In 1998, 60% of Fortune 500 employers offered their employees some kind of DB plan. Last year, 24% did so. The drop is even sharper regarding traditional DB plans: in 1998, 51% offered them to new employees, but in 2013, a mere 7% did. And the number has dropped more this year, according to a new study by Towers Watson; seven more employers have stopped offering DB plans to new employees.

Employers in the insurance, utilities and health care/pharmaceuticals sectors are the most likely to still offer DB plans to new hires. Still, in the industry sector that offers DB plans to new hires to the greatest degree — insurance — only 20% do so. Following are examples of the percentage of selected sectors that offered a traditional DB plan in 1998 and 2013:

• aerospace and defense: 100/0
• insurance: 82/20
• automobiles and transportation: 79/7
• food and beverage: 74/13

Many of the employers in the Fortune 500 have shifted to a DC plan. The study says that most of the employers that do use one of three approaches:

1. Close the DB plan to new hires but all participants hired before a certain date continue accruing benefits, either at the same or a reduced level.
2. Partially freeze the DB plan, allowing only participants who meet an age and/or tenure requirement to continue accruing benefits in the plan; all other participants are moved into the plan offered to new hires.
3. Complete freeze, stopping all DB accruals and moving all participants to the plan offered to new hires.

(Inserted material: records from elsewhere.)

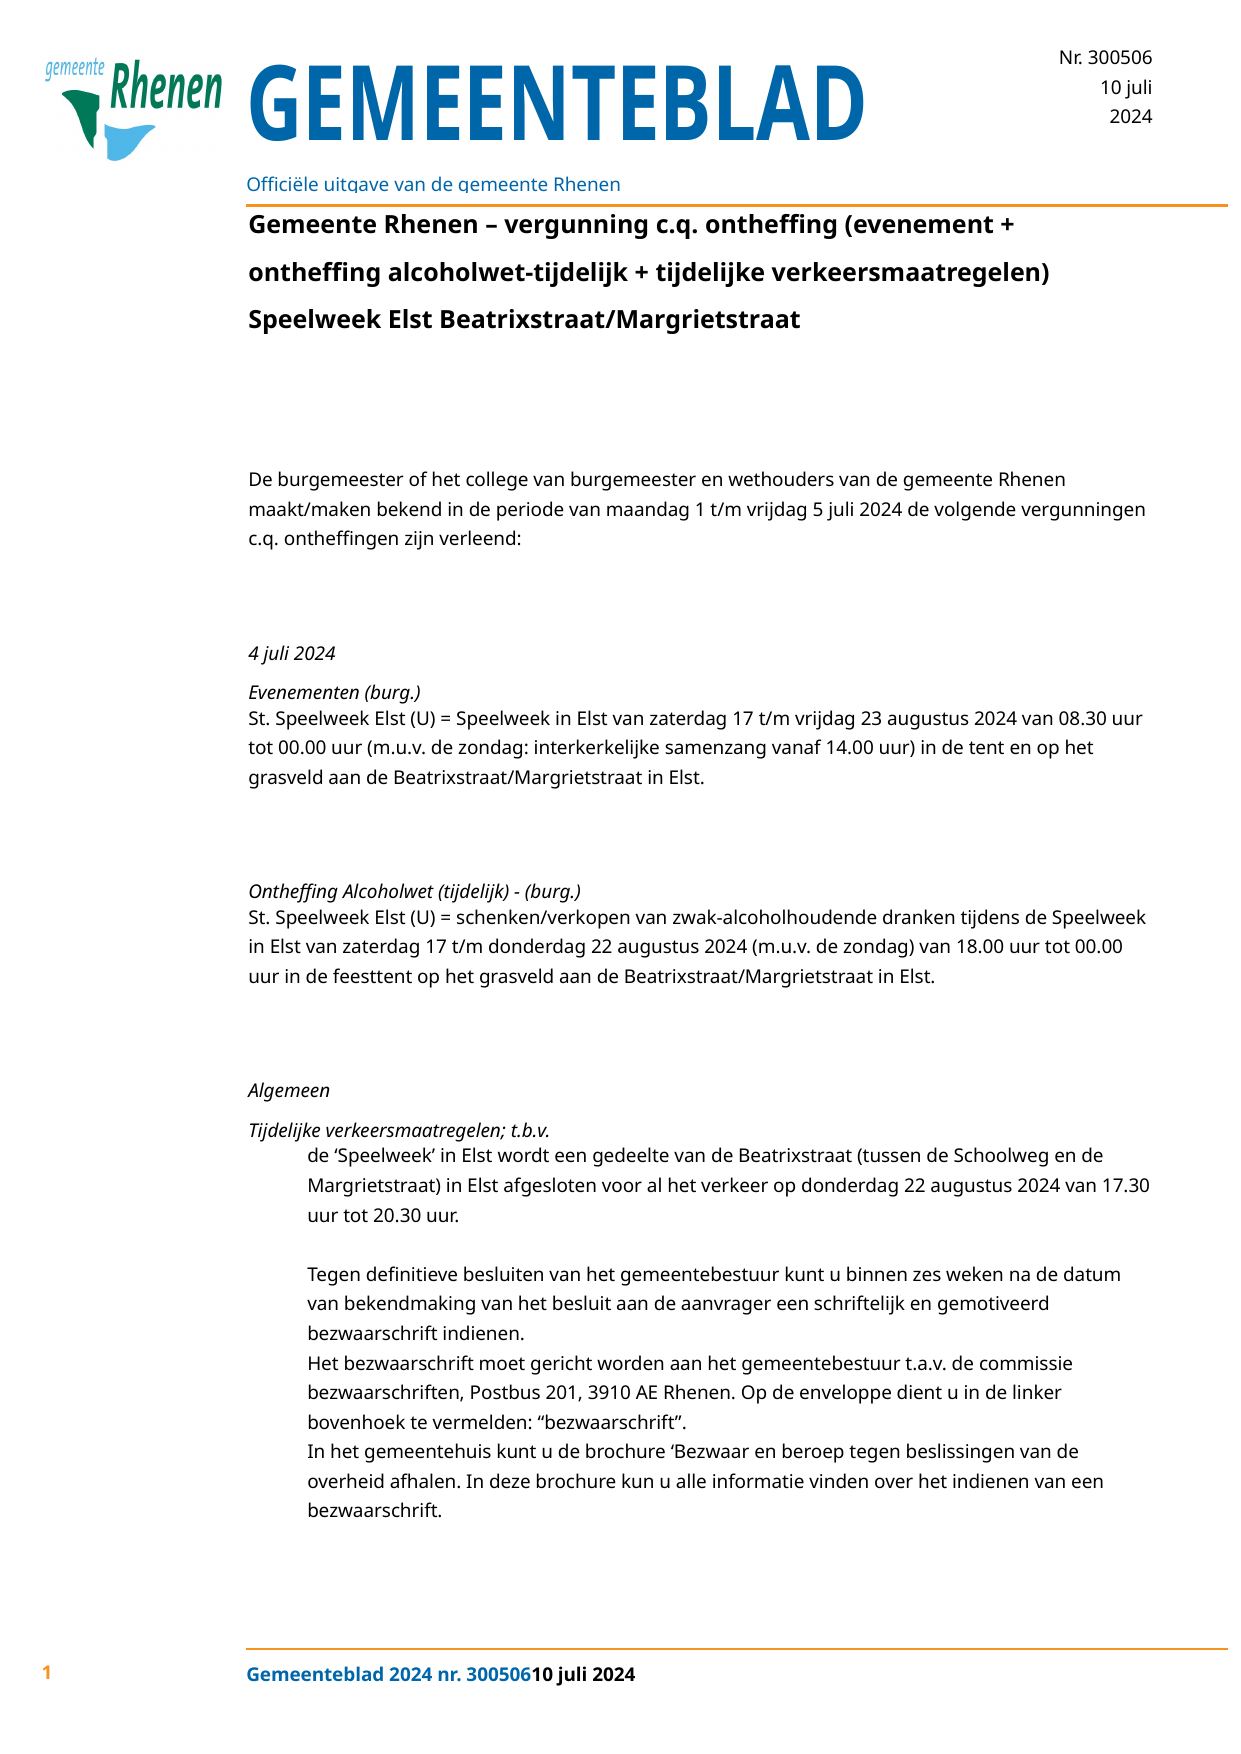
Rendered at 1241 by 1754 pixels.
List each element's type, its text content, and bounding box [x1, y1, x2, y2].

text 4 juli 2024 [248, 640, 1152, 666]
list Het bezwaarschrift moet gericht worden aan het gemeentebestuur t.a.v. de commissie bezwaarschriften, Postbus 201, 3910 AE Rhenen. Op de enveloppe dient u in de linker bovenhoek te vermelden: “bezwaarschrift”. [248, 1350, 1152, 1435]
list In het gemeentehuis kunt u de brochure ‘Bezwaar en beroep tegen beslissingen van de overheid afhalen. In deze brochure kun u alle informatie vinden over het indienen van een bezwaarschrift. [248, 1438, 1152, 1523]
list de ‘Speelweek’ in Elst wordt een gedeelte van de Beatrixstraat (tussen de Schoolweg en de Margrietstraat) in Elst afgesloten voor al het verkeer op donderdag 22 augustus 2024 van 17.30 uur tot 20.30 uur. [248, 1143, 1152, 1228]
list Tegen definitieve besluiten van het gemeentebestuur kunt u binnen zes weken na de datum van bekendmaking van het besluit aan de aanvrager een schriftelijk en gemotiveerd bezwaarschrift indienen. [248, 1261, 1152, 1346]
text Tijdelijke verkeersmaatregelen; t.b.v. [248, 1117, 1152, 1143]
text St. Speelweek Elst (U) = schenken/verkopen van zwak-alcoholhoudende dranken tijdens de Speelweek in Elst van zaterdag 17 t/m donderdag 22 augustus 2024 (m.u.v. de zondag) van 18.00 uur tot 00.00 uur in de feesttent op het grasveld aan de Beatrixstraat/Margrietstraat in Elst. [248, 904, 1152, 989]
text De burgemeester of het college van burgemeester en wethouders van de gemeente Rhenen maakt/maken bekend in de periode van maandag 1 t/m vrijdag 5 juli 2024 de volgende vergunningen c.q. ontheffingen zijn verleend: [248, 466, 1152, 551]
text Algemeen [248, 1078, 1152, 1103]
text Gemeente Rhenen – vergunning c.q. ontheffing (evenement + ontheffing alcoholwet-tijdelijk + tijdelijke verkeersmaatregelen) Speelweek Elst Beatrixstraat/Margrietstraat [248, 207, 1152, 336]
text St. Speelweek Elst (U) = Speelweek in Elst van zaterdag 17 t/m vrijdag 23 augustus 2024 van 08.30 uur tot 00.00 uur (m.u.v. de zondag: interkerkelijke samenzang vanaf 14.00 uur) in de tent en op het grasveld aan de Beatrixstraat/Margrietstraat in Elst. [248, 705, 1152, 790]
text Evenementen (burg.) [248, 679, 1152, 705]
text Ontheffing Alcoholwet (tijdelijk) - (burg.) [248, 878, 1152, 904]
picture [41, 47, 231, 172]
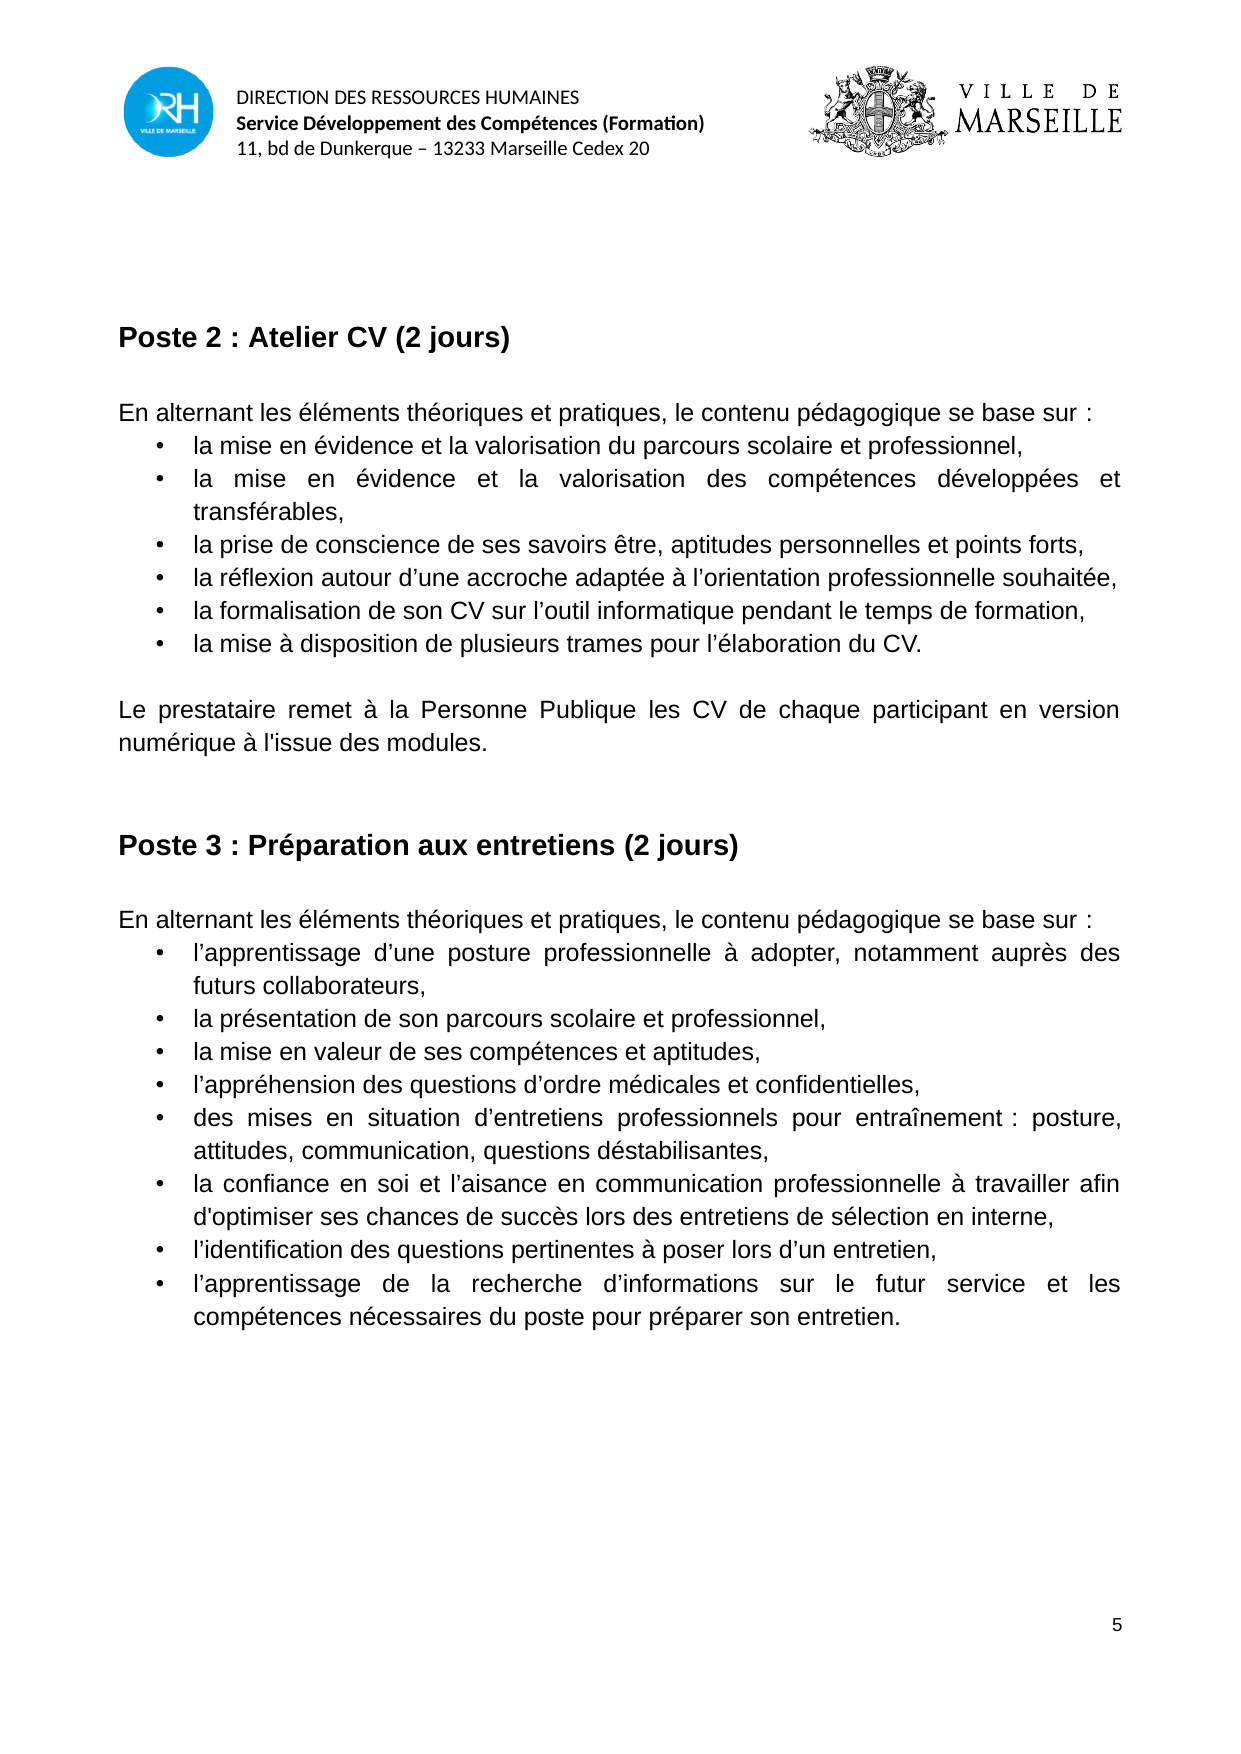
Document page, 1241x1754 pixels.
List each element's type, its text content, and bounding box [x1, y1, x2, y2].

list la présentation de son parcours scolaire et professionnel, [156, 1004, 1122, 1033]
text Le prestataire remet à la Personne Publique les CV de chaque participant en version numérique à l'issue des modules. [118, 695, 1122, 757]
picture [121, 64, 215, 160]
list la mise à disposition de plusieurs trames pour l’élaboration du CV. [156, 629, 1122, 658]
list la mise en évidence et la valorisation des compétences développées et transférables, [156, 464, 1122, 526]
list la mise en évidence et la valorisation du parcours scolaire et professionnel, [156, 431, 1122, 459]
text En alternant les éléments théoriques et pratiques, le contenu pédagogique se base sur : [118, 398, 1122, 426]
list l’appréhension des questions d’ordre médicales et confidentielles, [156, 1070, 1122, 1099]
list l’apprentissage de la recherche d’informations sur le futur service et les compétences nécessaires du poste pour préparer son entretien. [156, 1268, 1122, 1330]
list l’apprentissage d’une posture professionnelle à adopter, notamment auprès des futurs collaborateurs, [156, 938, 1122, 999]
list la prise de conscience de ses savoirs être, aptitudes personnelles et points forts, [156, 530, 1122, 559]
list la confiance en soi et l’aisance en communication professionnelle à travailler afin d'optimiser ses chances de succès lors des entretiens de sélection en interne, [156, 1169, 1122, 1231]
list des mises en situation d’entretiens professionnels pour entraînement : posture, attitudes, communication, questions déstabilisantes, [156, 1103, 1122, 1165]
list la réflexion autour d’une accroche adaptée à l’orientation professionnelle souhaitée, [156, 563, 1122, 592]
text En alternant les éléments théoriques et pratiques, le contenu pédagogique se base sur : [118, 904, 1122, 933]
list la formalisation de son CV sur l’outil informatique pendant le temps de formation, [156, 596, 1122, 625]
text Poste 2 : Atelier CV (2 jours) [118, 321, 1122, 354]
list la mise en valeur de ses compétences et aptitudes, [156, 1037, 1122, 1066]
text Poste 3 : Préparation aux entretiens (2 jours) [118, 827, 1122, 861]
picture [808, 66, 1122, 157]
list l’identification des questions pertinentes à poser lors d’un entretien, [156, 1235, 1122, 1264]
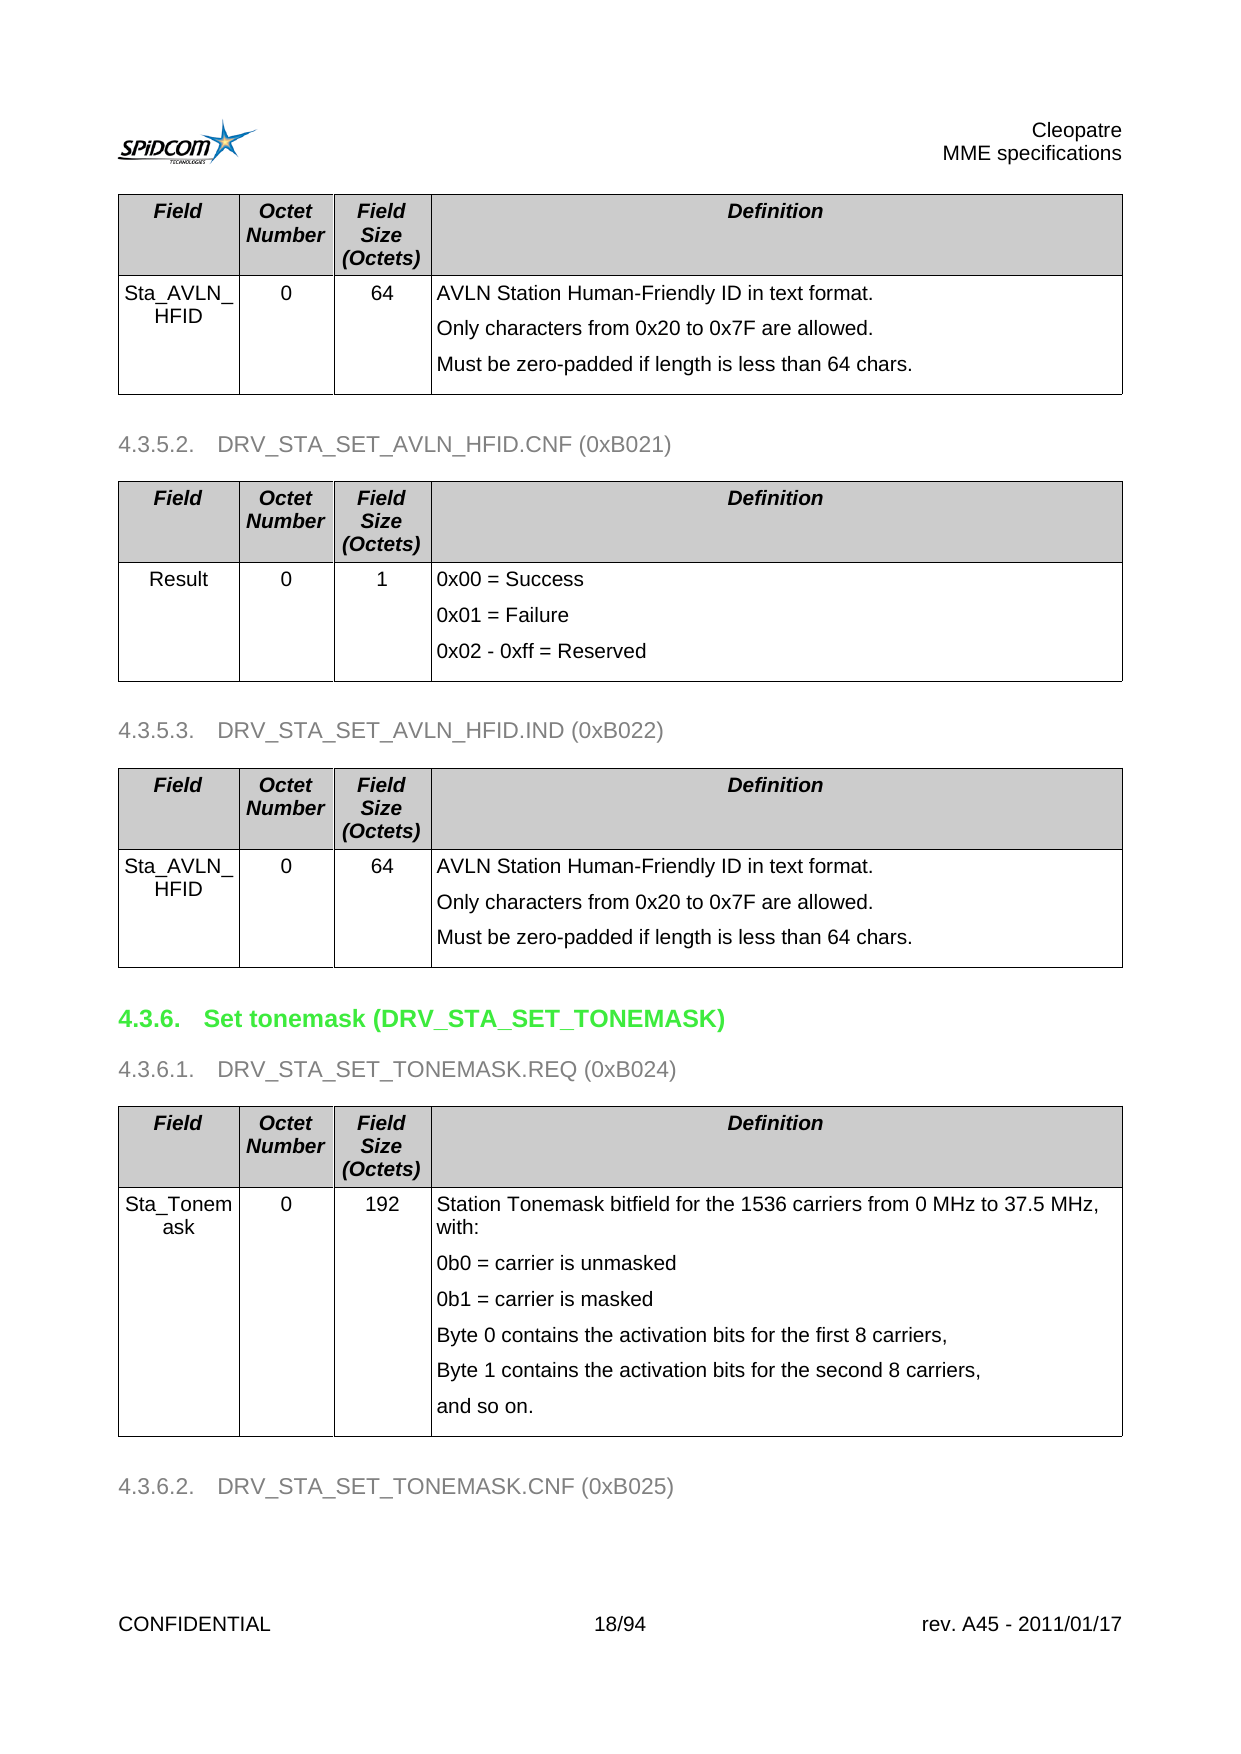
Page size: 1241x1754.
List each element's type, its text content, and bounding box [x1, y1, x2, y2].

And almost all of the employers that closed the DB plan increased DC benefits.

Towers Watson says that the changes show a number of widescale results, including:

• There is a wide redistribution of corporate resources regarding retirement benefits.
• Employers have been cutting spending and more evenly distributing retirement funds.
• The transition from DB plans to DC plans offers employers the advantage of shifting responsibility from the employer to the employee, but it also reduces an employer’s control over retirements and makes their incidence less predictable and regular.